For instance, if we wanted to check the number of countries included
in the dataset for the year 2002, we can use the count()
function. It takes the name of one or more columns that contain the
groups we are interested in, and we can optionally sort the results in
descending order by adding sort=TRUE:
R
dmr |>
filter(year == 2002) |>
count(region, sort = TRUE)
OUTPUT
region n
1 Downeast 25
2 MDI 17
3 Penobscot Bay 15
4 Midcoast 13
5 Casco Bay 8
6 York 2If we need to use the number of observations in calculations, the
n() function is useful. For instance, if we wanted to get
the standard error of urchins per region:
R
dmr |>
group_by(region) |>
summarize(se_urchin = sd(urchin)/sqrt(n()))
OUTPUT
# A tibble: 6 × 2
region se_urchin
<chr> <dbl>
1 Casco Bay 0.0392
2 Downeast 0.303
3 MDI 0.388
4 Midcoast 0.227
5 Penobscot Bay 0.659
6 York 0.788 Using mutate()
We can also create new variables prior to (or even after) summarizing
information using mutate(). For example, if we wanted to
create a total_fleshy_algae column.
R
dmr |>
mutate(total_fleshy_algae = kelp + understory)
You can also create a second new column based on the first new column
within the same call of mutate():
R
dmr |>
mutate(total_fleshy_algae = kelp + understory,
total_algae = total_fleshy_algae + crust)
Using mutate() and group_by()
together
In some cases, you might want to use mutate() in
conjunction with group_by() to get summarized properties
for groups, but not lose your original data. for example, let’s say we
wanted to calculate how kelp differed from average conditions within a
region each year. This is called an anomaly. In essence we want to get
the average amount of kelp in a region over time, and then calculate a
kelp_anomaly_regional where we subtract the amount of kelp
from the regional average over time. This makes it easier to separate
regional variation from variation over time.

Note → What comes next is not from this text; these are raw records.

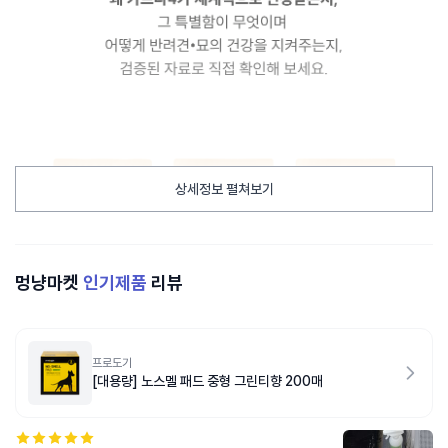
상세정보 펼쳐보기
멍냥마켓
인기제품
리뷰
프로도기
[대용량] 노스멜 패드 중형 그린티향 200매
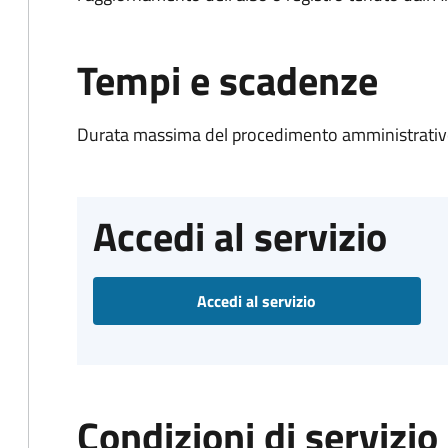
Tempi e scadenze
Durata massima del procedimento amministrativo
Accedi al servizio
Accedi al servizio
Condizioni di servizio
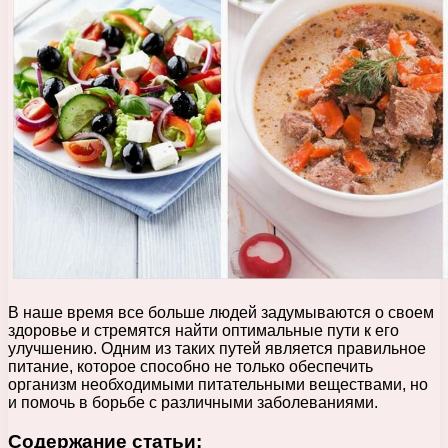
В наше время все больше людей задумываются о своем
здоровье и стремятся найти оптимальные пути к его
улучшению. Одним из таких путей является правильное
питание, которое способно не только обеспечить
организм необходимыми питательными веществами, но
и помочь в борьбе с различными заболеваниями.
Содержание статьи:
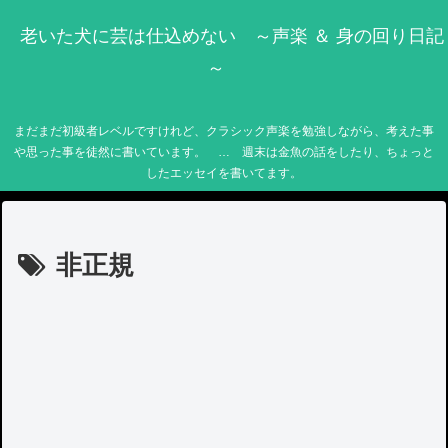
老いた犬に芸は仕込めない ～声楽 ＆ 身の回り日記
～
まだまだ初級者レベルですけれど、クラシック声楽を勉強しながら、考えた事
や思った事を徒然に書いています。 … 週末は金魚の話をしたり、ちょっと
したエッセイを書いてます。
非正規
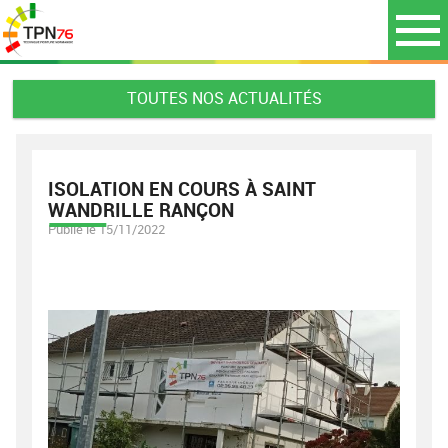
TOUTES NOS ACTUALITÉS
ISOLATION EN COURS À SAINT
WANDRILLE RANÇON
Publié le 15/11/2022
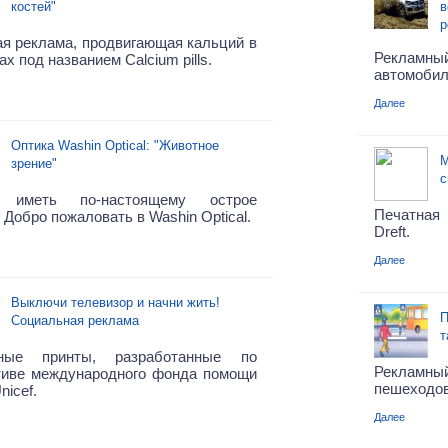
костей"
в
р
я реклама, продвигающая кальций в
Рекламн
ах под названием Calcium pills.
автомобил
Далее
Оптика Washin Optical: "Животное
М
зрение"
с
е иметь по-настоящему острое
Печатная
 Добро пожаловать в Washin Optical.
Dreft.
Далее
Выключи телевизор и начни жить!
П
Социальная реклама
т
ные принты, разработанные по
Рекламн
тиве международного фонда помощи
пешеходов
nicef.
Далее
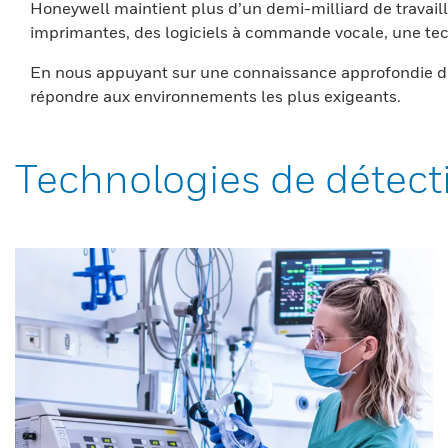
Honeywell maintient plus d’un demi-milliard de travaill
imprimantes, des logiciels à commande vocale, une tech
En nous appuyant sur une connaissance approfondie du
répondre aux environnements les plus exigeants.
Technologies de détect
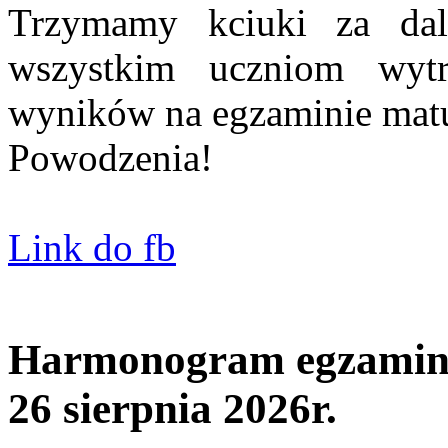
Trzymamy kciuki za dal
wszystkim uczniom wytr
wyników na egzaminie mat
Powodzenia!
Link do fb
Harmonogram egzaminó
26 sierpnia 2026r.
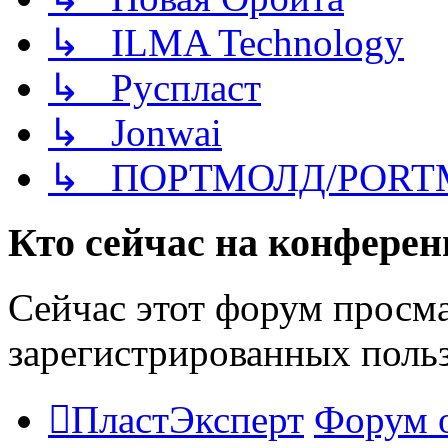
↳ ILMA Technology
↳ Руспласт
↳ Jonwai
↳ ПОРТМОЛД/PORT
Кто сейчас на конфере
Сейчас этот форум просма
зарегистрированных польз
ПластЭксперт
Форум 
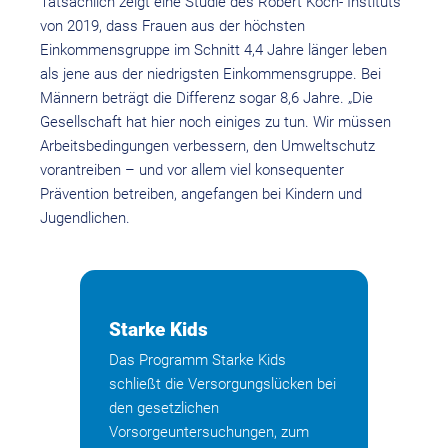
Tatsächlich zeigt eine Studie des Robert Koch- Instituts
von 2019, dass Frauen aus der höchsten
Einkommensgruppe im Schnitt 4,4 Jahre länger leben
als jene aus der niedrigsten Einkommensgruppe. Bei
Männern beträgt die Differenz sogar 8,6 Jahre. „Die
Gesellschaft hat hier noch einiges zu tun. Wir müssen
Arbeitsbedingungen verbessern, den Umweltschutz
vorantreiben – und vor allem viel konsequenter
Prävention betreiben, angefangen bei Kindern und
Jugendlichen.
Starke Kids
Das Programm Starke Kids
schließt die Versorgungslücken bei
den gesetzlichen
Vorsorgeuntersuchungen, zum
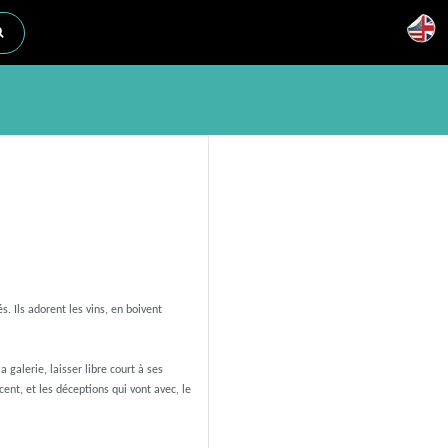
s. Ils adorent les vins, en boivent
 galerie, laisser libre court à ses
ent, et les déceptions qui vont avec, le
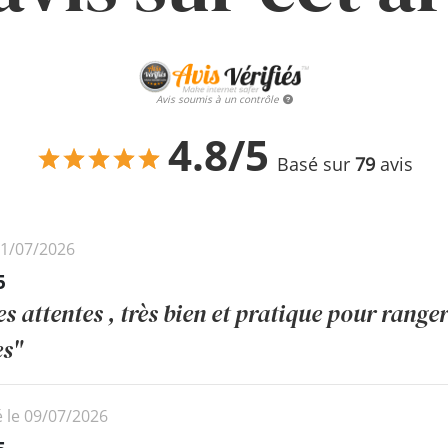
Avis soumis à un contrôle
4.8/5
Basé sur
79
avis
21/07/2026
5
 attentes , très bien et pratique pour ranger 
es"
é le 09/07/2026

This requires putting mutate() and
group_by() together.
R
dmr |>
group_by(region) |>
mutate(mean_kelp_regional = mean(kelp),
kelp_anomaly_regional = kelp - mean_kelp_regional)
OUTPUT
# A tibble: 1,478 × 17
# Groups: region [6]
year region exposure.code coastal.code latitude longitude depth crust
<int> <chr> <int> <int> <dbl> <dbl> <int> <dbl>
1 2001 York 4 3 43.1 -70.7 5 60
2 2001 York 4 3 43.3 -70.6 5 75.5
3 2001 York 4 3 43.4 -70.4 5 73.5
4 2001 York 4 4 43.5 -70.3 5 63.5
5 2001 York 4 3 43.5 -70.3 5 72.5
6 2001 Casco Bay 2 2 43.7 -70.1 5 6.1
7 2001 Casco Bay 2 2 43.8 -70.0 5 31.5
8 2001 Casco Bay 3 3 43.8 -69.9 5 31.5
9 2001 Casco Bay 2 2 43.8 -69.9 5 40.5
10 2001 Casco Bay 2 2 43.8 -69.9 5 53
# ℹ 1,468 more rows
# ℹ 9 more variables: understory <dbl>, kelp <dbl>, urchin <dbl>, month <int>,
# day <int>, survey <chr>, site <int>, mean_kelp_regional <dbl>,
# kelp_anomaly_regional <dbl>This worked, but, uh oh. Why is the data frame still grouped? Leaving a data frame grouped will have consequences, as any other mutate will be done by region instead of on the whole data frame. So, for example, if we wanted to then get a global anomaly, i.e., the difference between kelp and the average amount of kelp for the entire data set, we couldn’t just do another set of mutates.
Fortunately, we can resolve this with ungroup(): a
useful verb to insert any time you want to remove all grouping
structure, and are worried dplyr is not doing it for
you.
R
dmr |>
group_by(region) |>
mutate(mean_kelp_regional = mean(kelp),
kelp_anomaly_regional = kelp - mean_kelp_regional) |>
ungroup() |>
head()
OUTPUT
# A tibble: 6 × 17
year region exposure.code coastal.code latitude longitude depth crust
<int> <chr> <int> <int> <dbl> <dbl> <int> <dbl>
1 2001 York 4 3 43.1 -70.7 5 60
2 2001 York 4 3 43.3 -70.6 5 75.5
3 2001 York 4 3 43.4 -70.4 5 73.5
4 2001 York 4 4 43.5 -70.3 5 63.5
5 2001 York 4 3 43.5 -70.3 5 72.5
6 2001 Casco Bay 2 2 43.7 -70.1 5 6.1
# ℹ 9 more variables: understory <dbl>, kelp <dbl>, urchin <dbl>, month <int>,
# day <int>, survey <chr>, site <int>, mean_kelp_regional <dbl>,
# kelp_anomaly_regional <dbl>Note, it does convert your data frame into a tibble (a
“tidy” data frame), but if you really want a data frame back, you can
use as.data.frame().
Other great resources
- R for Data Science
- Data Wrangling Cheat sheet
- Introduction to dplyr
- Data wrangling with R and RStudio
Key Points
- Use the
dplyrpackage to manipulate dataframes. - Use
select()to choose variables from a dataframe. - Use
filter()to choose data based on values. - Use
group_by()andsummarize()to work with subsets of data. - Use
count()andn()to obtain the number of observations in columns. - Use
mutate()to create new variables.